Instagram: @sebastianmedinacolon

Centro Juvenil Reginal, De Fomento Educativo y Cultural by Salma Orozco Orozco, B. Arch ‘24
Universidad Anáhuac Querétaro | Advisors: Alfonso Galván & Jorge Javier

The project aims to create an innovative youth centre that will become the heart of the social and cultural life of Cadereyta de Montes, radiating its influence to neighbouring states. This space will be designed so that young people can explore and enhance their talents and skills in both the educational and cultural spheres. In addition to fostering individual development, it will seek to promote positive values and community integration, strengthening ties between the inhabitants of the area and reducing violence rates. 

The project also contemplates the revitalisation of urban spaces in Cadereyta de Montes, turning the youth centre into a tourist reference point in the region. It will seek to stimulate urban activity in the city, generating economic and cultural opportunities for its inhabitants. In short, the youth centre aspires to be much more than a meeting place for young people; it will be an engine of social and urban transformation in the entire community.

Instagram: @orsa.mx, @salma_orozco123, @arqwave, @arquitectura_anahuac

HYOO•GUH by Cristian Salvador Díaz Castillo & Lian Alejandro de la Puente Pozada, B. Arch ’24
Tecnológico de Monterrey | Advisors: María Guadalupe Peñuñuri Soto, Jocelyn Erandi Reyes Nieto, Luis Antonio Valle Cordero & Marco Tulio Muñoz Lopez

Hyoo Guh is an architectural project strategically located in Hermosillo, Sonora, Mexico, inspired by the Danish philosophy of “hygge,” which promotes the enjoyment of life’s simple pleasures. On a site of almost 30,000m², 11 towers will be built, including 4 mixed-use towers and 6 residential towers, generating a population density of 600 inhabitants. However, the project aims to attract all people who seek to celebrate life and generate community through architecture. Promoting this, Hyoo Guh’s main attraction is a central library, which along with the overall project, seeks to create an inclusive ecosystem for all, especially for children, in a way that promotes education and cultural development in an accessible and stimulating way for all ages.

The Danish philosophy of “hygge”, which focuses on warmth, intimacy, and the enjoyment of simple, cozy moments, has guided every aspect of Hyoo Guh. This approach is reflected in every detail of the design, creating an environment that invites relaxation and shared enjoyment, where users not only want to be, but to live, and spend most of their time. 

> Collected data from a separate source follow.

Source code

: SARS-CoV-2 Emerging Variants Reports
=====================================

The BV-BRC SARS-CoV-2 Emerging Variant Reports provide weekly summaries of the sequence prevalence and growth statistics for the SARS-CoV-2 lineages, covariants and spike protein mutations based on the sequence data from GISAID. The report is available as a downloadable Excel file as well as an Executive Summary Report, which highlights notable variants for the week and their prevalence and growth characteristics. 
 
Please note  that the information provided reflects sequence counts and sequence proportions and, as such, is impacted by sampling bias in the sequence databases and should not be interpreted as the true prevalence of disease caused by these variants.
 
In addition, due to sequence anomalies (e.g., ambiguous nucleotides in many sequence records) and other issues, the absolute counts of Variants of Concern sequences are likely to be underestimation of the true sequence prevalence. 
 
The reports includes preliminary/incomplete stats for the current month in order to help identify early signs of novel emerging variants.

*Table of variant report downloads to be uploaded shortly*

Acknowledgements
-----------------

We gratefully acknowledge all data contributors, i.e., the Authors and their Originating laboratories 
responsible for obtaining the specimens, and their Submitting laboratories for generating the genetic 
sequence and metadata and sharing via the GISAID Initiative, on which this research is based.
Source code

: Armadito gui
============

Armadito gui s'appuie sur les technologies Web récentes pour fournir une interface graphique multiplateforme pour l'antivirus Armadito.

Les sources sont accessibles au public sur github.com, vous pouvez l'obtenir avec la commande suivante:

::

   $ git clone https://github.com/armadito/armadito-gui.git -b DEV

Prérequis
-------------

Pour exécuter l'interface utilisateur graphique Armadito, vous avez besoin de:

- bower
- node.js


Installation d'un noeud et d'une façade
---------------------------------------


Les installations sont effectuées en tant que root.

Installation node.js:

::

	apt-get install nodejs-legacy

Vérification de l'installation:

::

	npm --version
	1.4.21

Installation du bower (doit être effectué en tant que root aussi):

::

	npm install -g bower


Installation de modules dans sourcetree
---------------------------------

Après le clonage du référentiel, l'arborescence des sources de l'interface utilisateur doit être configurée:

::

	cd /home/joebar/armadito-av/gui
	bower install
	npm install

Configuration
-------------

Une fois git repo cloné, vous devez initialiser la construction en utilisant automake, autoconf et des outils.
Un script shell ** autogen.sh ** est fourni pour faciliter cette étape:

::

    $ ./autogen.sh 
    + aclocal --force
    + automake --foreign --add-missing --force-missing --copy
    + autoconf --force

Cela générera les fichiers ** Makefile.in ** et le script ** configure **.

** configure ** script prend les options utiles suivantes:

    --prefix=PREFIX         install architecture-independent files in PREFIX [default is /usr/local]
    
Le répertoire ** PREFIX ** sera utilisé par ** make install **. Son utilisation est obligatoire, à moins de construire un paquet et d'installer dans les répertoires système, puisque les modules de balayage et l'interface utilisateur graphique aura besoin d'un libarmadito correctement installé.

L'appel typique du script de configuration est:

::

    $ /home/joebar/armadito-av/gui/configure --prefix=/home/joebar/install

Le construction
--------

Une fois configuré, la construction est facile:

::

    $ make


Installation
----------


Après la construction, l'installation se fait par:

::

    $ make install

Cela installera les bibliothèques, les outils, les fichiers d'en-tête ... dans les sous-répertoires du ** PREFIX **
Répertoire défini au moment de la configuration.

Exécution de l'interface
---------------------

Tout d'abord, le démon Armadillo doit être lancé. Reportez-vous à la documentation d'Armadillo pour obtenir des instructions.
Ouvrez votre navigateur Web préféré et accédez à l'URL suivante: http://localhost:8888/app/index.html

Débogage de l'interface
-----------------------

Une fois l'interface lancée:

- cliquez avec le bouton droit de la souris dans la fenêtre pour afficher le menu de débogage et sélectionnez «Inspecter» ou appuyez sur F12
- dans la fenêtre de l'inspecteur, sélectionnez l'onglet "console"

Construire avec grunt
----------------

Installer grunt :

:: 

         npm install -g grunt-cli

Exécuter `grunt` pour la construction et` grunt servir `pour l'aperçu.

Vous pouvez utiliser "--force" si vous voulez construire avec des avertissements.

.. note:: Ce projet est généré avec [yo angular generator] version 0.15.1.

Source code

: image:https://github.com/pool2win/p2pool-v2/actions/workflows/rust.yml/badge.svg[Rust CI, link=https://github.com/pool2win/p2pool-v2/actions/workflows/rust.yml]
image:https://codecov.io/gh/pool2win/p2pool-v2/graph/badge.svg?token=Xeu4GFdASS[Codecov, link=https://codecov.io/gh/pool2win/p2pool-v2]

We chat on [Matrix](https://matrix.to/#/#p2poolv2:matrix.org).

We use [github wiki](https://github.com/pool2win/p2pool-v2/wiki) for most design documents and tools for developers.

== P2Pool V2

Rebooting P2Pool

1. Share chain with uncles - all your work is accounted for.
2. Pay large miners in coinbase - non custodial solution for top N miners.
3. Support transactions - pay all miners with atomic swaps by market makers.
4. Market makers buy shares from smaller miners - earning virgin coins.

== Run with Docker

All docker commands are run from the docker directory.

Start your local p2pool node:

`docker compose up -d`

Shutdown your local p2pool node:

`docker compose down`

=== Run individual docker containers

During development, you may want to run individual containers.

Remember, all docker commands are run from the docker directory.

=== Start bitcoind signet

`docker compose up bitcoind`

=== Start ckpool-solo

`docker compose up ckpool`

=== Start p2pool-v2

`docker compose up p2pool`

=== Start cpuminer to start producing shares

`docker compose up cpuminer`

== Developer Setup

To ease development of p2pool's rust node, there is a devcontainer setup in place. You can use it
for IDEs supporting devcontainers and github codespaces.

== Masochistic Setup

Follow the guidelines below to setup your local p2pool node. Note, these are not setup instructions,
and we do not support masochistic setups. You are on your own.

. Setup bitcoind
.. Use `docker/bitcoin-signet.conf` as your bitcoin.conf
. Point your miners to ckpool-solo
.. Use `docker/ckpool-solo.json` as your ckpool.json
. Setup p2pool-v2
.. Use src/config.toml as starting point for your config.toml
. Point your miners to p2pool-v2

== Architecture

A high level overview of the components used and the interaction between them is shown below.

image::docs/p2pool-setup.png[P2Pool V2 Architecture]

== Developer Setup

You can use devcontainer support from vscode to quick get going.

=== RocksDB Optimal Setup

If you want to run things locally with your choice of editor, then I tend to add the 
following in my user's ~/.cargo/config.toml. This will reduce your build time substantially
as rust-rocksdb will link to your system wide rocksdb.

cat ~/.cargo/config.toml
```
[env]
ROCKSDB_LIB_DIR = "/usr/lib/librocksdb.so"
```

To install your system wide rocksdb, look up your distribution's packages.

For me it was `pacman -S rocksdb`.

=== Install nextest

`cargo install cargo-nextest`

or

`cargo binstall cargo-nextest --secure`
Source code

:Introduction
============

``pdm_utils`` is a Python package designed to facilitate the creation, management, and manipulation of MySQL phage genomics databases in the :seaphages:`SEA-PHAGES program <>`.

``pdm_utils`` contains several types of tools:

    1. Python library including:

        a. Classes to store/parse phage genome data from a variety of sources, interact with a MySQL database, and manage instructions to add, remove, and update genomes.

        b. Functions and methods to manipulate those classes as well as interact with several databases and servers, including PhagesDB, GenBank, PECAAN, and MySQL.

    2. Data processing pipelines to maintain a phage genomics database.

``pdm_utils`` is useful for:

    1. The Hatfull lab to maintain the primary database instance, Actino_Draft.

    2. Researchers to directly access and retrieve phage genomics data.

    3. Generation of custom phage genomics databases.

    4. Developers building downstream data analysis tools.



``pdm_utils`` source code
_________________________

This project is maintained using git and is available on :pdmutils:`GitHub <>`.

In addition, Hyoo Guh offers three different paths, each one of a distance under 600 meters, and marked with a different color that defines a different route, adapted to different users, these paths are intended to allow users to explore and experience the project in unique ways. Completing all three tours once adds up to one mile of distance, enriching the visitor’s experience.

The vision for Hyoo Guh is to become a landmark in the city, a place where people will go not only for necessity but for the pleasure of enjoying a welcoming and enriching environment.

Finally, Hyoo Guh aims to set a new standard for community and wellness in Hermosillo, creating an environment where every person feels not only welcome but deeply connected and enriched. Its library will not only be a center of knowledge, but a place where community flourishes, inspiring everyone to live with gratitude and full enjoyment.

Instagram: @teccampusson, @tecdemonterrey, @eaad.tec, @yochi_02

Wine, Water and Architecture: A Multiscale Approach to Terroir Expression by Carmen Al Chahal, B. Arch ’24
American University of Beirut | Advisors: Sandra Frem & Makram El Kadi

Focusing on Anjar within the expansive 215,000 sqm plot of the Bekaa Valley, this thesis seeks to demonstrate that architecture, when thoughtfully integrated into the wine-making process, has the potential to materialize and strengthen the links between terroir and wine production at multiple scales. By addressing water-sensitive processes responding to the challenges, fostering wineries as cultural hubs for local communities, and drawing inspiration from the site’s nature and potential, architecture can play a pivotal role in enhancing the sustainability, connectivity, and cultural richness of the wine industry.